The congressman and his former aide were tooling through Newport Beach in a red Mustang convertible on one of those balmy February days that makes the rest of the world envious of California when Brian O’Leary Bennett said the last thing that Bob Dornan ever expected to hear.
Dornan, the nation’s premier gay-basher, was about to have his belief system shattered by the simple truth that the gay enemy was an intimate associate who called him Poppy like his own kids did. The congressman who had made a career by deriding homosexuality as the perverse choice of those marked by a decadent culture was suddenly to discover that he himself had been the role model for a gay man.

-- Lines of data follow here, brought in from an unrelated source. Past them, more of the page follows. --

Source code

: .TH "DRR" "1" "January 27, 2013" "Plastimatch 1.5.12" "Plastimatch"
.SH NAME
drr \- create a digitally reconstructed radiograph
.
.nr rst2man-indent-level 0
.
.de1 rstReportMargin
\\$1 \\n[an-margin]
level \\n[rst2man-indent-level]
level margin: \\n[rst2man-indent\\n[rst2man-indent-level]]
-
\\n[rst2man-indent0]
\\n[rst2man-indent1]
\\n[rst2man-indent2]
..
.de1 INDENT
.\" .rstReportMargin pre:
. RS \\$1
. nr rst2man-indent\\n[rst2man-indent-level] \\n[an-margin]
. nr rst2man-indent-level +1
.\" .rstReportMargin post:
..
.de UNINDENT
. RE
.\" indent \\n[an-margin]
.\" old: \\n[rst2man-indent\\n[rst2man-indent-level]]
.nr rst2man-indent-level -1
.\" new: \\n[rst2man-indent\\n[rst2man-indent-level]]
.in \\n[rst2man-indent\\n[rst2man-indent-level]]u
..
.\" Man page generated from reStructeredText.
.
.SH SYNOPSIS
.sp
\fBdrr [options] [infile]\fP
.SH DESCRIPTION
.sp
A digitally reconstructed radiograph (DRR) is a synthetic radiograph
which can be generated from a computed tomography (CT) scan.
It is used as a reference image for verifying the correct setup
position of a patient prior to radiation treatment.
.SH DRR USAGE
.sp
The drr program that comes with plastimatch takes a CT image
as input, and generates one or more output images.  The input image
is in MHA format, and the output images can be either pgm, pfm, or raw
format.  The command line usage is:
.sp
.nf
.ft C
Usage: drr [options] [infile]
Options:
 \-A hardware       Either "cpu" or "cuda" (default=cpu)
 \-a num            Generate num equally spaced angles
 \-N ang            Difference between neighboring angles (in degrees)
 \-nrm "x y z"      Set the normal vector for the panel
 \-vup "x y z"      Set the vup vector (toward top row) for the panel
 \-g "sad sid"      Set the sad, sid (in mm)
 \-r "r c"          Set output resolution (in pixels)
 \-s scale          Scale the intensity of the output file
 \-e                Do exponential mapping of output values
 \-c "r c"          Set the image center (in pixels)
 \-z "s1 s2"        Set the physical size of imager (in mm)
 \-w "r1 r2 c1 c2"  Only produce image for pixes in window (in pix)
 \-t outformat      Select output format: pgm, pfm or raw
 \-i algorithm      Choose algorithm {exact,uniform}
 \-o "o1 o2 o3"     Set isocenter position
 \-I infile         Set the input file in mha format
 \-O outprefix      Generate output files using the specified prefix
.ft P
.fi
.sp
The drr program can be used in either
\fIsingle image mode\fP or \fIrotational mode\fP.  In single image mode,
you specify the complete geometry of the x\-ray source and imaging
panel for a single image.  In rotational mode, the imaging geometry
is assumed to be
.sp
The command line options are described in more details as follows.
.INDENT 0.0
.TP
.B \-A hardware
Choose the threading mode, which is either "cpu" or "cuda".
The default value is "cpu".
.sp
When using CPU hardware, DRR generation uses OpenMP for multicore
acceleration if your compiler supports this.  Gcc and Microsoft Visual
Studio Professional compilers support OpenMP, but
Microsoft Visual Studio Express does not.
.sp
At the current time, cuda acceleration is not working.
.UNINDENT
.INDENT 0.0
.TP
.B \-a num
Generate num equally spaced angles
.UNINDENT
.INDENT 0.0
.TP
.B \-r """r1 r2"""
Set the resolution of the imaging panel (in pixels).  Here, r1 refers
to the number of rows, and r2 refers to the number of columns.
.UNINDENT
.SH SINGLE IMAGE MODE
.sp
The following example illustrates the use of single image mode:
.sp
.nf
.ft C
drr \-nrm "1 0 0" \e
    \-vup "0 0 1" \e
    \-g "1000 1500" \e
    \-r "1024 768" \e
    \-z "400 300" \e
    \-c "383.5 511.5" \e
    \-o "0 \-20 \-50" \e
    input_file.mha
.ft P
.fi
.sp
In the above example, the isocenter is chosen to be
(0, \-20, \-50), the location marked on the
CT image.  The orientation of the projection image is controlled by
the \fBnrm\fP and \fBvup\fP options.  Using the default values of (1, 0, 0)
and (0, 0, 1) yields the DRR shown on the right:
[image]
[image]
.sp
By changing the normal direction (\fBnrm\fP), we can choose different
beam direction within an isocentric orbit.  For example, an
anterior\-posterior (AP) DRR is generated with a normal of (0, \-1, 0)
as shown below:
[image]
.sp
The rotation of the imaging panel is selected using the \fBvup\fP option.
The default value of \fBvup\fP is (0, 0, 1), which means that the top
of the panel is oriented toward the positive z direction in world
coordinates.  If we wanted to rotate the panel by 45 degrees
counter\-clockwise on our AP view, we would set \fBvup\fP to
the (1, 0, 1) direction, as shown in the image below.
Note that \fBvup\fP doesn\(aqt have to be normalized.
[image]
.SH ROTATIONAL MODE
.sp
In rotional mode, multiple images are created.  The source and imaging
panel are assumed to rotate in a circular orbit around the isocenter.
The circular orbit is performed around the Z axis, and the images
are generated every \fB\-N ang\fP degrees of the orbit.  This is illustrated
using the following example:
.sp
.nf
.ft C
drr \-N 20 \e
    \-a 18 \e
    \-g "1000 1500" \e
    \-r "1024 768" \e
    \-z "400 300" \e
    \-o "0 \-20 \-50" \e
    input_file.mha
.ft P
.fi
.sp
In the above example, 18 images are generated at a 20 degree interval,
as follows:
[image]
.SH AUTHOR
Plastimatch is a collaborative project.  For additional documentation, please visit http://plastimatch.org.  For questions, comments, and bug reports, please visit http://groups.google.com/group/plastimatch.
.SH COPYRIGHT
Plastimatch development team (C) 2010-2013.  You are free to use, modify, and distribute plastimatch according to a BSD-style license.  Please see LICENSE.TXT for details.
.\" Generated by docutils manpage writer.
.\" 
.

“I had made up my mind to tell him. I had a lump in my throat, tears welled up in my eyes, I was nervous about his reaction,” Bennett recalled in a telephone interview on Sunday, just after he and his partner, Rick, had called their mothers to wish them a happy Mother’s Day. Bennett, now 41, had started working for Dornan when he was 21, moving into the congressman’s home. Over the next 12 years, he became Dornan’s chief of staff and designated heir apparent.
Bennett credits Dornan with having shown a measure of humanity in leaning over, putting his arm around him, kissing him on the cheek and saying, “I’ve loved you like a son for 20 years. Did you think this would make any difference?” But that was 15 months ago and in a private moment. Last week, when Bennett came out publicly in an interview with Jean Pasco of The Times, it made a big difference, and the old Dornan was back in form, thundering: “This is all Brian’s self-indulgence, no one would know who he was if not for Bob Dornan. He was dating women the whole time he worked for me. When he left, he was dating a general’s daughter.”

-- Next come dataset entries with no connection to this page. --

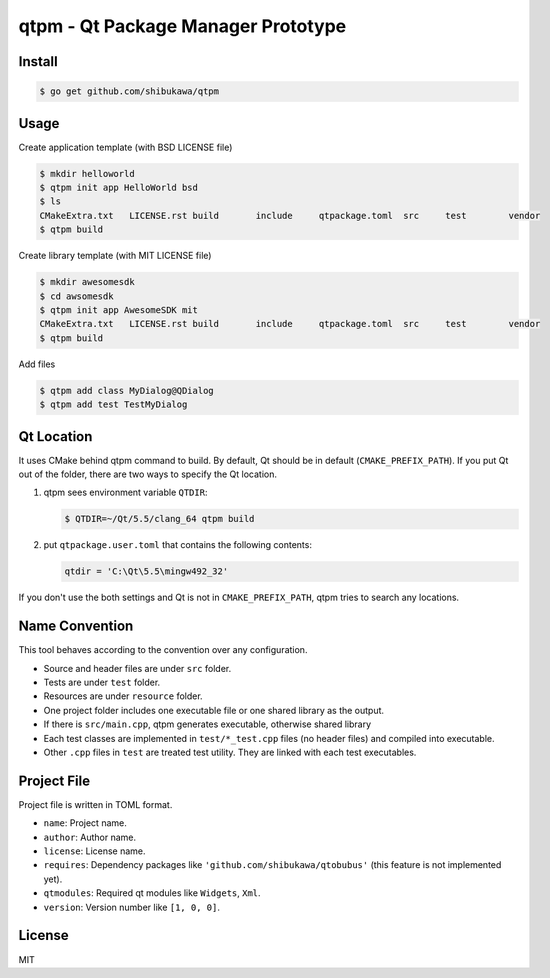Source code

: qtpm - Qt Package Manager Prototype
=======================================

Install
----------

.. code-block:: bash

   $ go get github.com/shibukawa/qtpm

Usage
----------

Create application template (with BSD LICENSE file)

.. code-block:: bash

   $ mkdir helloworld
   $ qtpm init app HelloWorld bsd
   $ ls
   CMakeExtra.txt   LICENSE.rst build       include     qtpackage.toml  src     test        vendor
   $ qtpm build 

Create library template (with MIT LICENSE file)

.. code-block:: bash

   $ mkdir awesomesdk
   $ cd awsomesdk
   $ qtpm init app AwesomeSDK mit
   CMakeExtra.txt   LICENSE.rst build       include     qtpackage.toml  src     test        vendor
   $ qtpm build 

Add files

.. code-block:: bash

   $ qtpm add class MyDialog@QDialog
   $ qtpm add test TestMyDialog

Qt Location
--------------

It uses CMake behind qtpm command to build. By default, Qt should be in default (``CMAKE_PREFIX_PATH``). If you put Qt out of the folder,
there are two ways to specify the Qt location.

1. qtpm sees environment variable ``QTDIR``:

   .. code-block:: bash

      $ QTDIR=~/Qt/5.5/clang_64 qtpm build

2. put ``qtpackage.user.toml`` that contains the following contents:

   .. code-block:: none

      qtdir = 'C:\Qt\5.5\mingw492_32'

If you don't use the both settings and Qt is not in ``CMAKE_PREFIX_PATH``, qtpm tries to search any locations.

Name Convention
--------------------

This tool behaves according to the convention over any configuration.

* Source and header files are under ``src`` folder.
* Tests are under ``test`` folder.
* Resources are under ``resource`` folder.
* One project folder includes one executable file or one shared library as the output.
* If there is ``src/main.cpp``, qtpm generates executable, otherwise shared library
* Each test classes are implemented in ``test/*_test.cpp`` files (no header files) and compiled into executable.
* Other ``.cpp`` files in ``test`` are treated test utility. They are linked with each test executables.

Project File
-----------------

Project file is written in TOML format.

* ``name``: Project name.
* ``author``: Author name.
* ``license``: License name.
* ``requires``: Dependency packages like ``'github.com/shibukawa/qtobubus'`` (this feature is not implemented yet).
* ``qtmodules``: Required qt modules like ``Widgets``, ``Xml``.
* ``version``: Version number like ``[1, 0, 0]``.

License
--------------

MIT
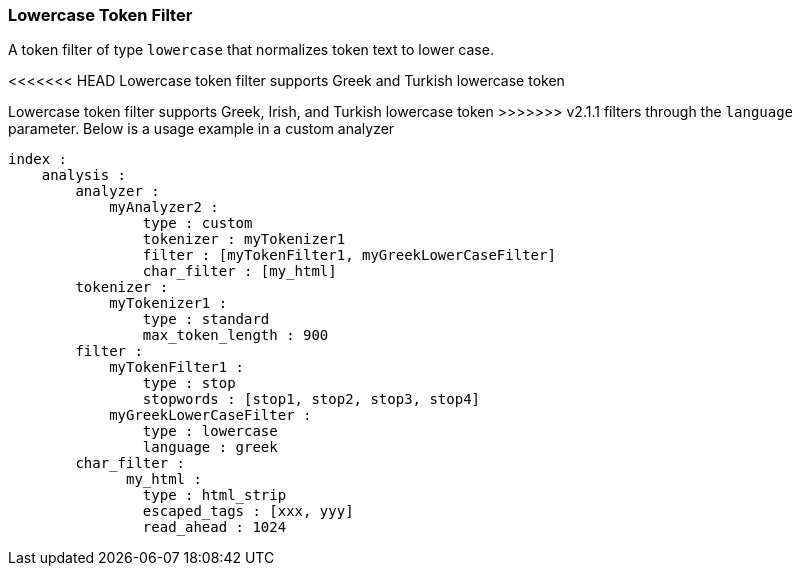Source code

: [[analysis-lowercase-tokenfilter]]
=== Lowercase Token Filter

A token filter of type `lowercase` that normalizes token text to lower
case.

<<<<<<< HEAD
Lowercase token filter supports Greek and Turkish lowercase token
=======
Lowercase token filter supports Greek, Irish, and Turkish lowercase token
>>>>>>> v2.1.1
filters through the `language` parameter. Below is a usage example in a
custom analyzer

[source,js]
--------------------------------------------------
index :
    analysis :
        analyzer : 
            myAnalyzer2 :
                type : custom
                tokenizer : myTokenizer1
                filter : [myTokenFilter1, myGreekLowerCaseFilter]
                char_filter : [my_html]
        tokenizer :
            myTokenizer1 :
                type : standard
                max_token_length : 900
        filter :
            myTokenFilter1 :
                type : stop
                stopwords : [stop1, stop2, stop3, stop4]
            myGreekLowerCaseFilter :
                type : lowercase
                language : greek
        char_filter :
              my_html :
                type : html_strip
                escaped_tags : [xxx, yyy]
                read_ahead : 1024
--------------------------------------------------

What Dornan cannot accept is that homosexuality is neither an indulgence nor the product of perverse and subversive cultural influences led by that army of “lesbian spear-chuckers” whom he once derided. As the example of Brian Bennett illustrates, being homosexual is as American as apple pie.
“I was the best little boy, straight A student in Catholic school, put myself through college, law school, no drugs, no alcohol,” Bennett recalls, “And then boom, up pops this question in my head that I might be gay--holy smoke, how could this happen to me?”
Bennett fought the good fight to be straight, including, as Dornan noted, dating the general’s daughter, whom he almost married. “How much stronger a role model could you want than Bob Dornan if you want to fight your own homosexuality,” Bennett mused, “and when those feelings wouldn’t go away no matter how hard I fought them in prayers, I eventually came to realize that he was wrong and I was right and that there is nothing to be ashamed of; this is how God made me.”
Bennett hopes that Dornan will end his vicious stereotyping of gays now that he has met one he once so admired. I doubt that because, unfortunately, hate has a purpose and life of its own. After all, Dornan made a practice of tormenting Rep. Steve Gunderson of Wisconsin, a fellow conservative Republican, “our homo,” who was most discreetly gay and like Bennett a man of serious religious commitment. In his last election campaign, Dornan derided his opponent, Loretta Sanchez, as a “Catholic for abortion and sodomy rights,” because she accepted the support of gay Democratic congressmen.
Offended by Dornan’s particularly nasty verbal assault on Gunderson on the floor of Congress last May, Bennett called up Dornan: “I asked him where he got this idea that we are all predators on the prowl for children. I told him, ‘Your grandchildren call me uncle--do you think I would do something to them?” and he said, ‘No, of course not.’ But he still says things like that despite the fact that in an absolute and per-capita basis more child molestation occurs in the heterosexual community. But facts don’t mean anything to him.”
I respect Bennett’s courage in coming out and his loyalty to an old friend and mentor. “If you didn’t know him, you’d think Dornan’s head and heart are filled with hate toward homosexuals. But I hope that having known me he will no longer view gays and lesbians as the enemy within to be persecuted.” Let’s hope so, but the pink triangle is only one reminder that hate is a killer not easily contained. Poppy, I’m gay. Adolf, I’m Jewish.